A few weeks after the class ended in June, I received a WhatsApp message from Marco, a PhD nurse with serious research credentials. Marco hails from Porto Alegre, Brazil, the city near the southern tip of the country where it borders with Uruguay. After his two-year internship at MGH ended, he returned to Brazil, though he's still working on a research project -- and the published results -- with a team from the hospital here in Boston.
"Would you like to have English conversation for an hour a week?" he asked. "I'd like to keep practicing." I thought about it for 30 seconds or so. "What would you want to talk about?" I wrote back.
And so our weekly meetings got underway, with absolutely no agenda but a goal to have fun and share experiences and questions about our lives and work.
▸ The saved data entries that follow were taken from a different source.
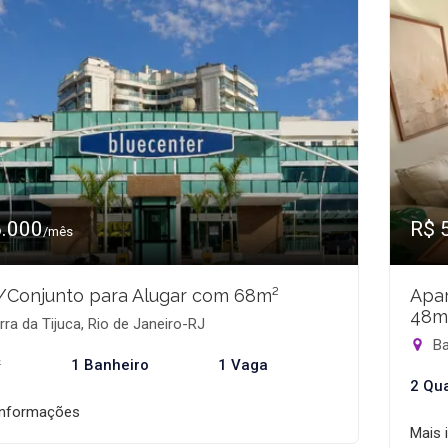
6.000
R$ 
/mês
/Conjunto para Alugar com 68m²
Apar
48m
ra da Tijuca, Rio de Janeiro-RJ
Ba
²
1 Banheiro
1 Vaga
2 Qu
informações
Mais 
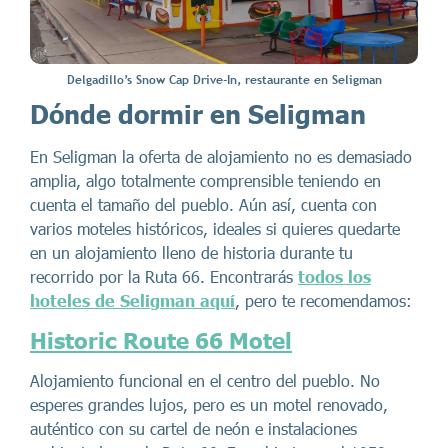
Delgadillo’s Snow Cap Drive-In, restaurante en Seligman
Dónde dormir en Seligman
En Seligman la oferta de alojamiento no es demasiado
amplia, algo totalmente comprensible teniendo en
cuenta el tamaño del pueblo. Aún así, cuenta con
varios moteles históricos, ideales si quieres quedarte
en un alojamiento lleno de historia durante tu
recorrido por la Ruta 66. Encontrarás
todos los
hoteles de Seligman aquí
, pero te recomendamos:
Historic Route 66 Motel
Alojamiento funcional en el centro del pueblo. No
esperes grandes lujos, pero es un motel renovado,
auténtico con su cartel de neón e instalaciones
And travel. And food. And what's new in the world. And soccer. (The goalkeeper for my Liverpool team is from Porto Alegre and began his career playing for the local team.) Sometimes, if Marco has a professional presentation coming up and wants to practice it in English, we do that, to make sure his pronunciation is correct. Sometimes I'll review written material he'd like me to check. Mostly, though, we laugh and compare notes on how we spent our week, and what's coming up.